1. はじめに

 第4回関西高機能フィルム展が大阪市のインテックス大阪で10月5日~7日に開催された。その中から、筆者が注目した展示について報告する。第1回は、自社開発のファイバーレーザー光源を搭載した短パルス加工装置を開発した、リコーインダストリアルソリューションズの展示を取り上げる。

 同社は2014年6月設立。リコーのインダストリ事業部を吸収分割するとともに、リコー光学、リコーマイクロエレクトロニクスを吸収合併した企業で、現在はFA向け新規ビジネスを開拓している。今回展示した製品も、リコーのレーザープリンターやペンタックスの光学系、コピー機の搬送技術などグループ各社の技術を結集したものだった。

 本稿では、タッチパネルなどに用いられる機能性フィルムなどを加工するためのレーザーパターニング装置「LA-1100」と、シート自動搬送検査システムを紹介する。

2. レーザー加工で生産性向上

 レーザーパターニング装置のLA-1100は、タッチパネルに用いられている透明導電膜などに形成される回路を、レーザーを用いて直接パターン加工する装置である。従来、レーザーを用いた透明導電膜の加工は、下地へのダメージが大きく困難だった。しかし、同社が保有するピコ秒レーザー技術を使うと、下地へダメージを与えることなく透明導電膜を加工することが可能になる。これまで個別の工程で加工していたITO膜と銀(Ag)引き出し電極の同時加工を実現できる。
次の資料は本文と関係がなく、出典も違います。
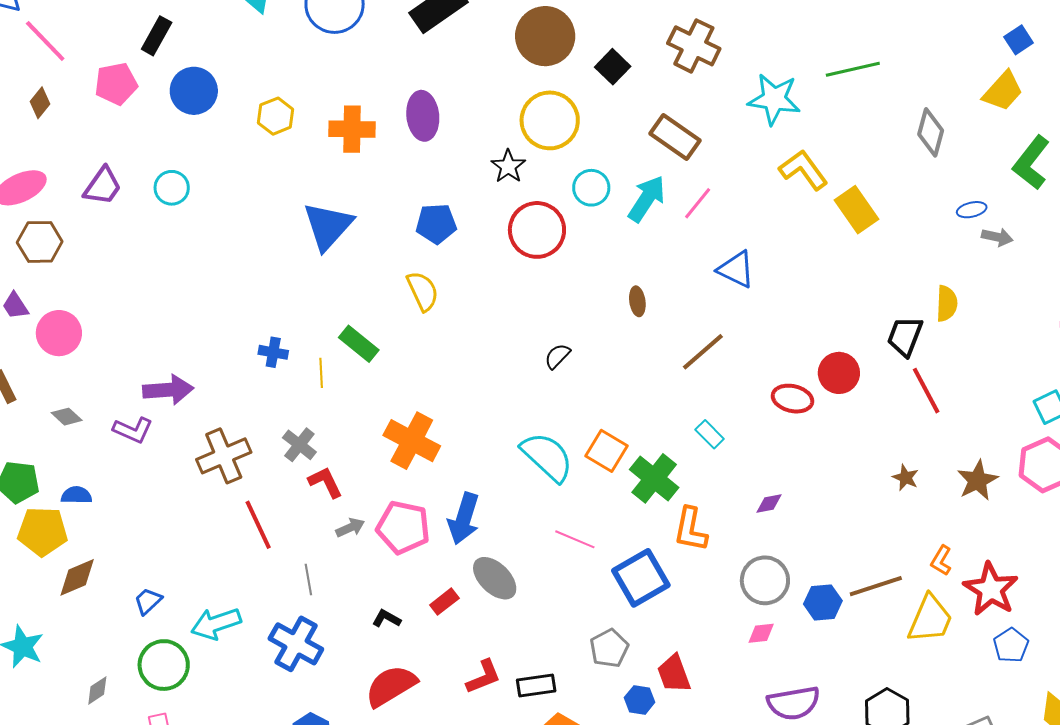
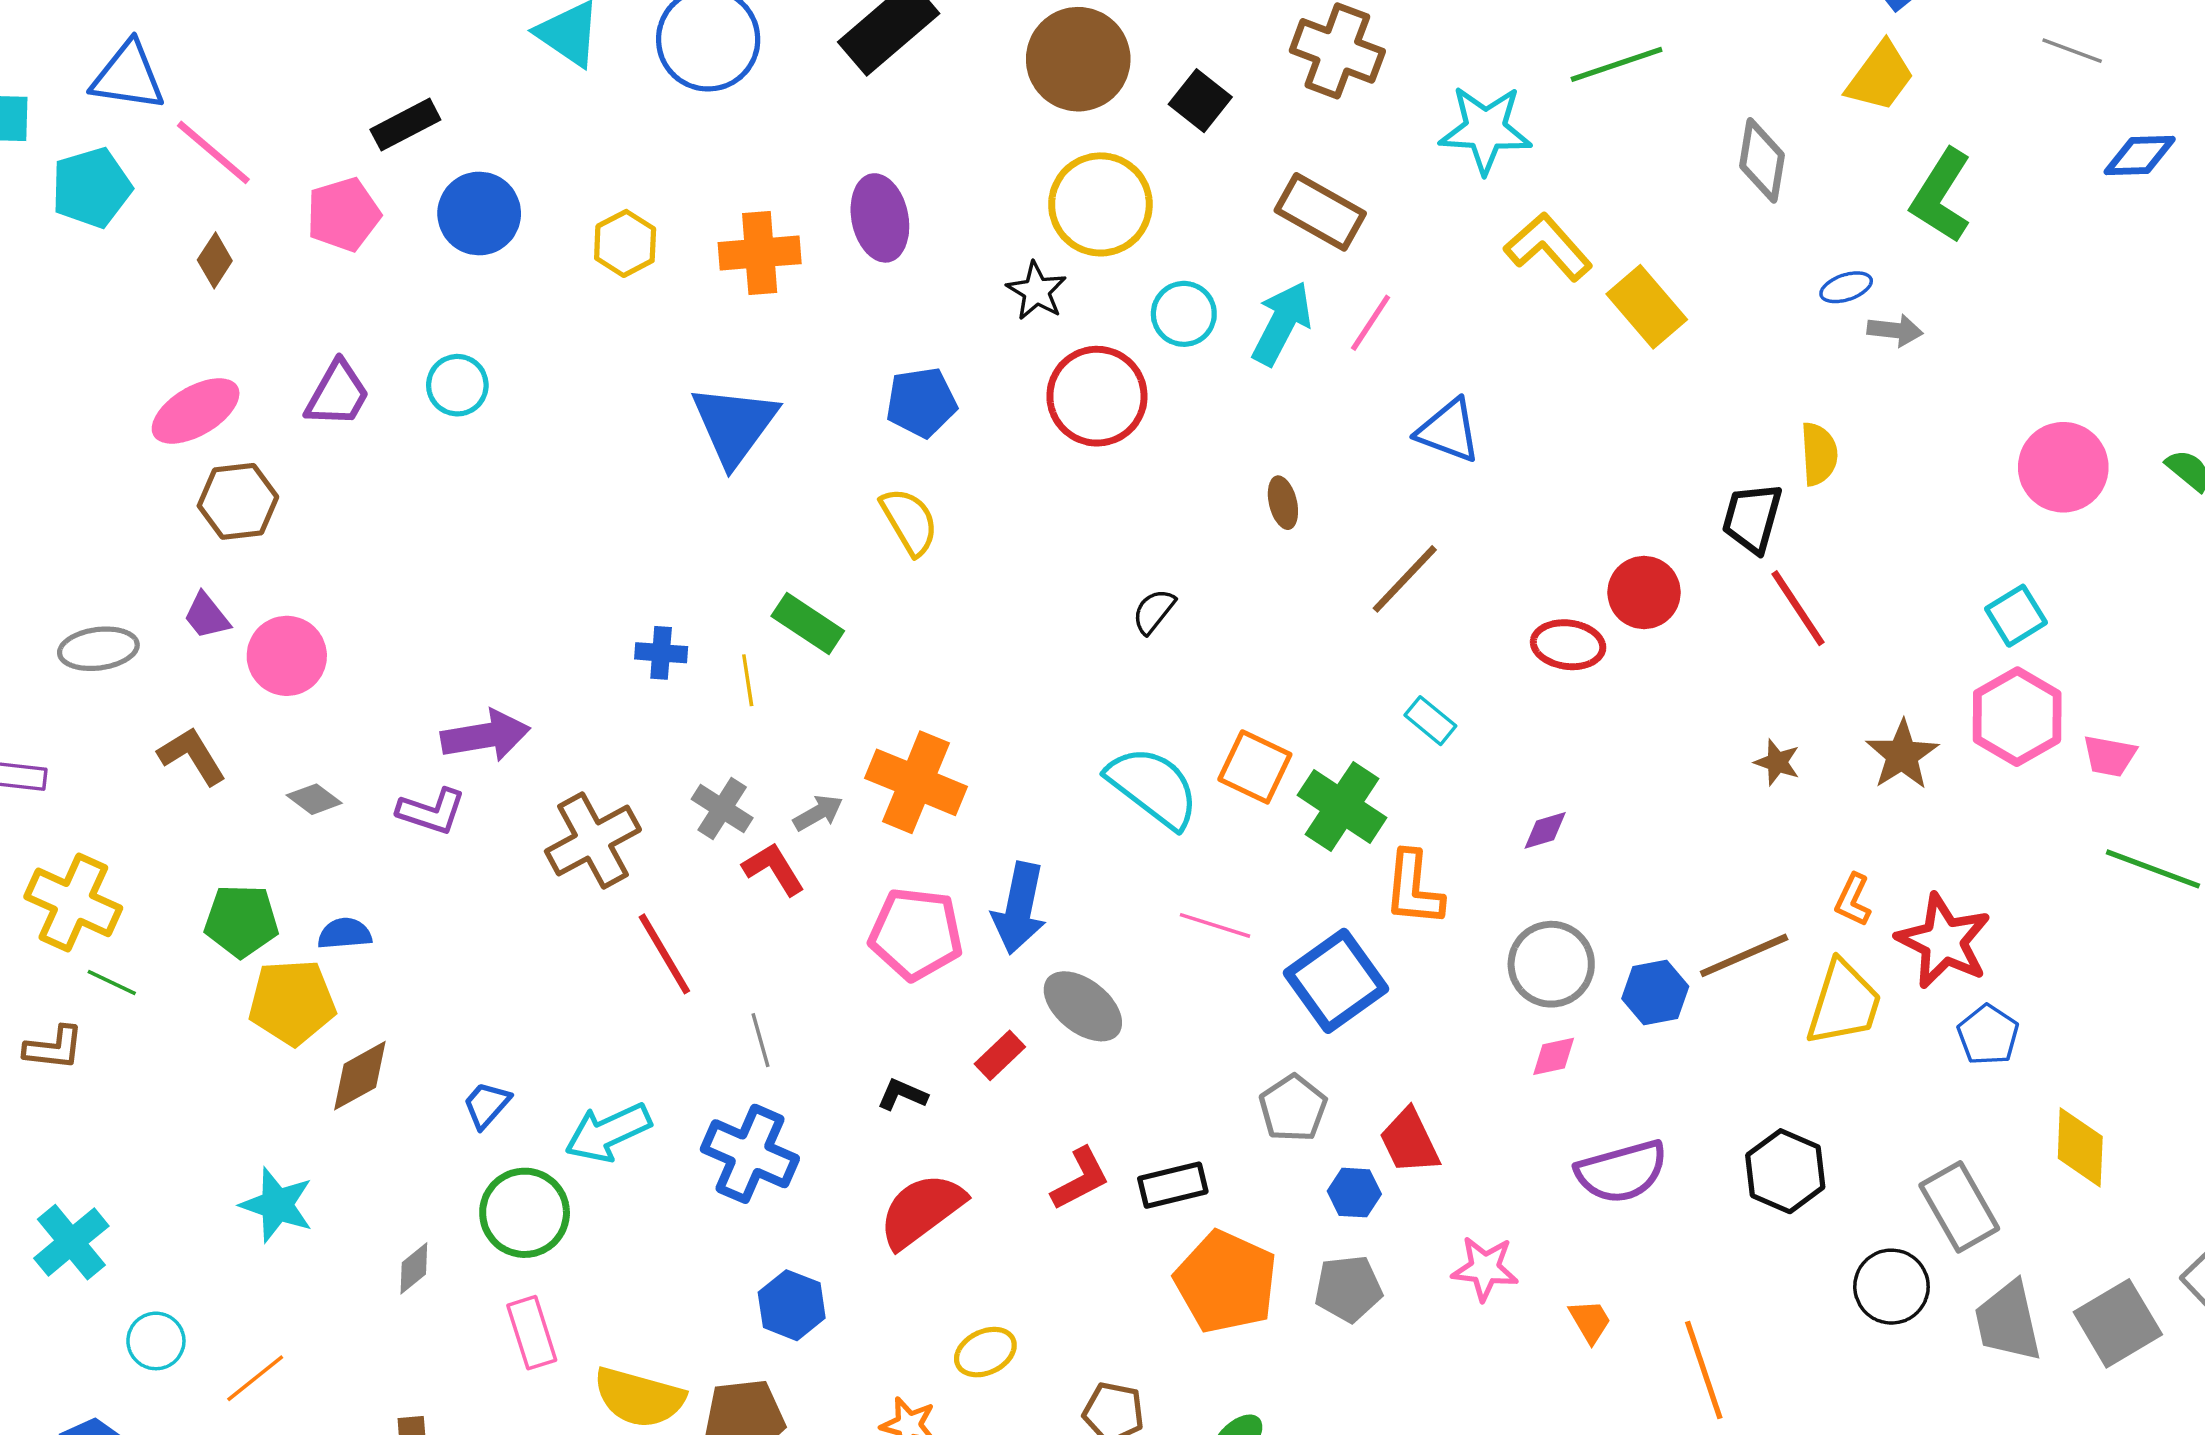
black rectangle: (157, 36) -> (405, 125), turned 39
gray arrow: (350, 528) -> (818, 813), moved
 これにより、タッチパネルの生産効率が著しく向上する。また、ロール・ツー・ロール(R2R)対応のレーザーパターニング装置としては世界最小の設置面積を実現し、かつ業界で最も優れた低電力を実現したという。コンパクトで低電力ながらも、1シート当たり50秒の高い処理能力を兼ね備えている。さらに、基材幅600mm(1500mmまでカスタム対応可)のロール状フィルム加工に対応した。幅広い加工領域においても、加工エリアを複数ピースに分割した「ステップ・アンド・リピート加工」を採用することで、ロールエンドまで連続的に処理することができる。加えて、高いパルスエネルギー密度により、基材への熱影響による損傷を最小限に抑えられるため微細加工が可能となり、業界最先端の線幅/線間隔(L/S:ライン・アンド・スペース)である20μm/20μmのパターン加工を実現した。これらの特徴を生かして、タッチパネルメーカーや薄膜太陽電池メーカーのパターニング工程向けを中心に、製品提案を計画している。